Bu çalışmada, "Ulusların Düşüşü" çalışmasında gerçekten ülkemizi ilgilendiren çok önemli tespitler vardır: Devlet yönetiminin bir kişinin ya da grubun elinde olması... Ekonomik sistem, bir grubu zenginleştirmek için ve toplumun diğer üyelerini sömürmek üzerine kurulmuştur. Bu sistemlerde rekabet ve yenilikçilik düşünülemez çünkü esas olan tek şey yöneten grubun zenginliğini artırmak ve gücü muhafaza etmektir. Bu tür sistemlerde geçici büyümeler, ekonomik iyileşmeler görülebilir ama sürdürülemez ve zamanla çökmeye mahkûmlar. İşte, bu teoriye göre değerli milletvekilleri, Türkiye hızla başarısız olma noktasındadır ve sizin uyguladığınız bütün politikalar çökme noktasındadır.

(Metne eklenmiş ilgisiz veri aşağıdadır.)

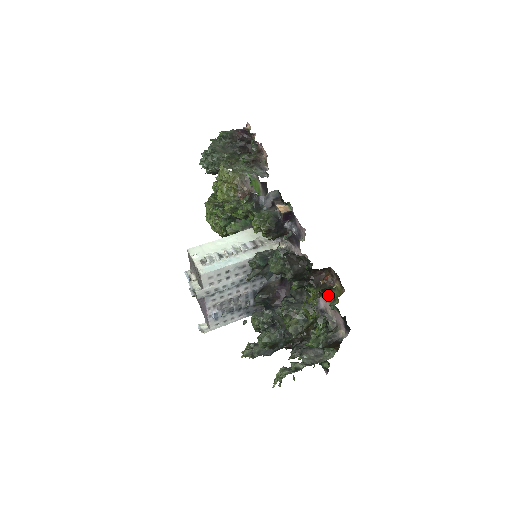
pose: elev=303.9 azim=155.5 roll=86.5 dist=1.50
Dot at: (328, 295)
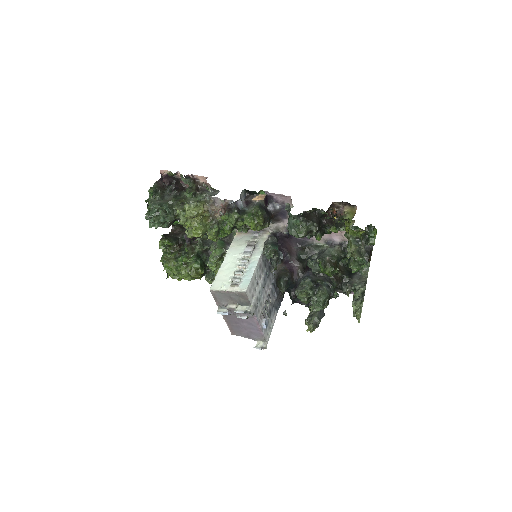
Dot at: (340, 227)
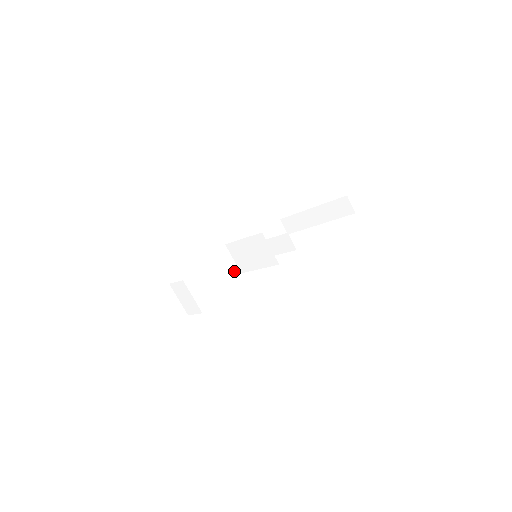
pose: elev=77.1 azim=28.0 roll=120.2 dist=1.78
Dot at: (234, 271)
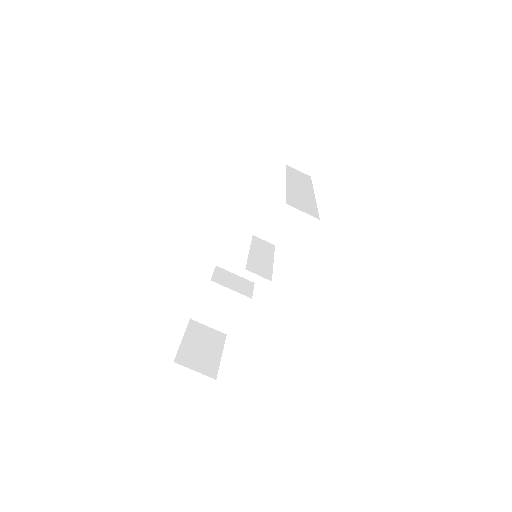
Dot at: occluded
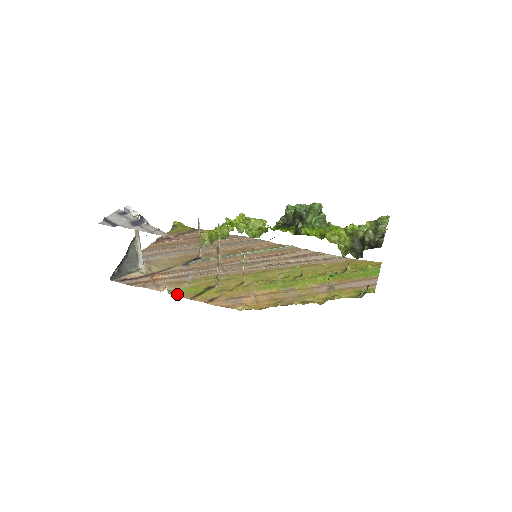
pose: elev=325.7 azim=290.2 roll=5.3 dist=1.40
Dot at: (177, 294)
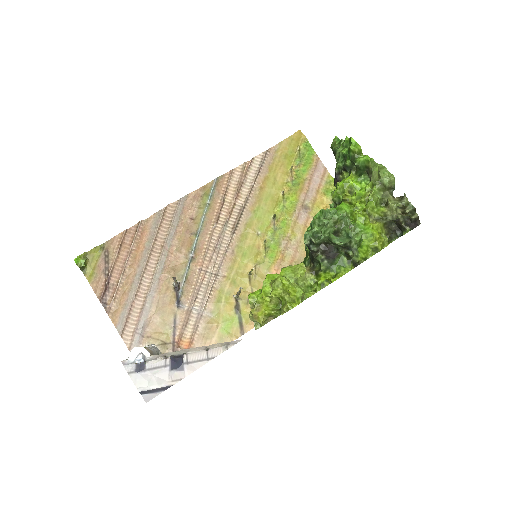
Dot at: occluded
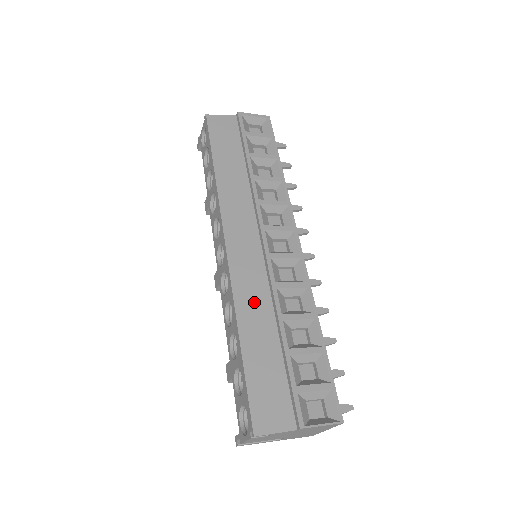
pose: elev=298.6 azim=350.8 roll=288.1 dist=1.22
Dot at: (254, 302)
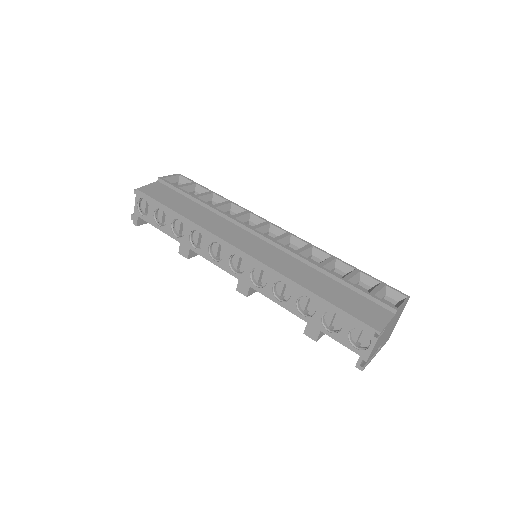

Evet, biz Cumhuriyet Halk Partisi olarak... Temel sorunlarımızı, eğitim, istihdam, ekonomik kalkınma, büyüme, araştırma geliştirme, katma değeri yüksek ürünler üretme noktasındaki sorunlarımızı işte bu torba yasalarla, geçici çözümlerle çözemeyeceğimiz ortadadır. Biz, düşüşte olduğunuz noktasını ve iktidarınızın çökme noktasında olduğunu tekrar bilgilerinize ve halkın takdirine sunuyoruz.
Teşekkür ederim. Genel Kurulu saygıyla selamlıyorum. (CHP sıralarından alkışlar)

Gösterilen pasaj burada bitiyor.